__Assignment__
Using the string "velocity" as the key, pull each matching line out of the records below.

[Opening Extracted information section]

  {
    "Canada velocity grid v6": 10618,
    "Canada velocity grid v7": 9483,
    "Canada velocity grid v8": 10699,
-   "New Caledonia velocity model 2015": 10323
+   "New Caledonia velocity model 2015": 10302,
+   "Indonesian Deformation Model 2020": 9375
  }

[Closing Extracted information section]
[Opening Extracted information section]

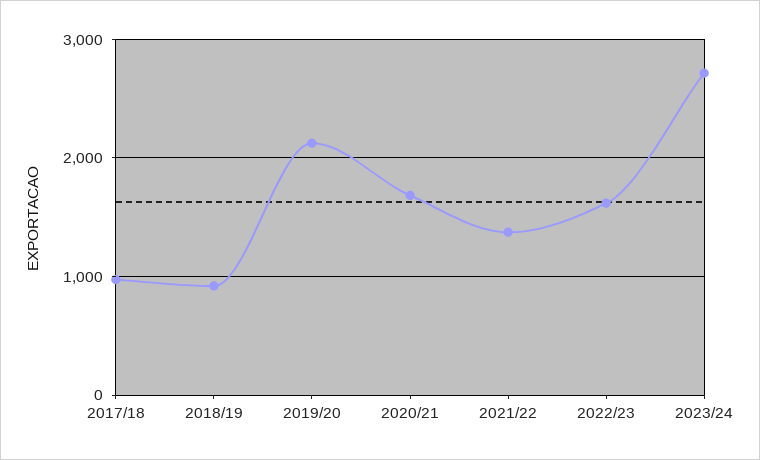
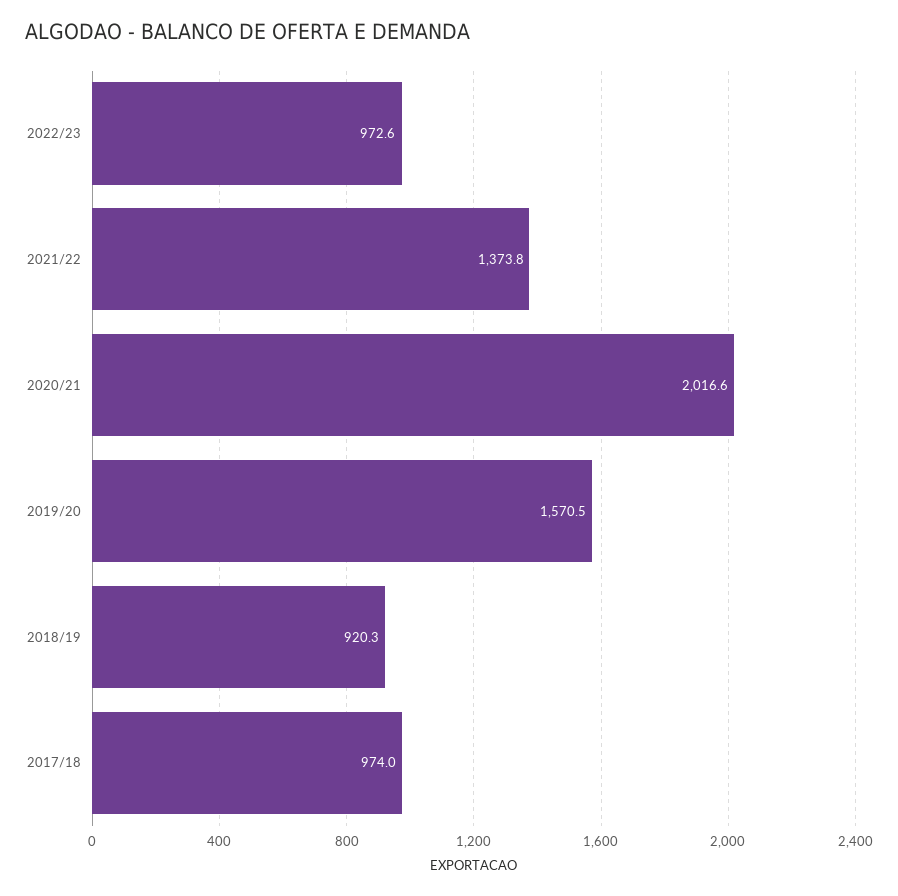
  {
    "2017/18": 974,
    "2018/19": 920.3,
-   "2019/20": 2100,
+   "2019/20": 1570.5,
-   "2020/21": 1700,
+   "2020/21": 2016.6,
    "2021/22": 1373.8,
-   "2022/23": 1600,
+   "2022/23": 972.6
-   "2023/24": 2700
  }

[Closing Extracted information section]

__Answer box__
    "Canada velocity grid v6": 10618,
    "Canada velocity grid v7": 9483,
    "Canada velocity grid v8": 10699,
-   "New Caledonia velocity model 2015": 10323
+   "New Caledonia velocity model 2015": 10302,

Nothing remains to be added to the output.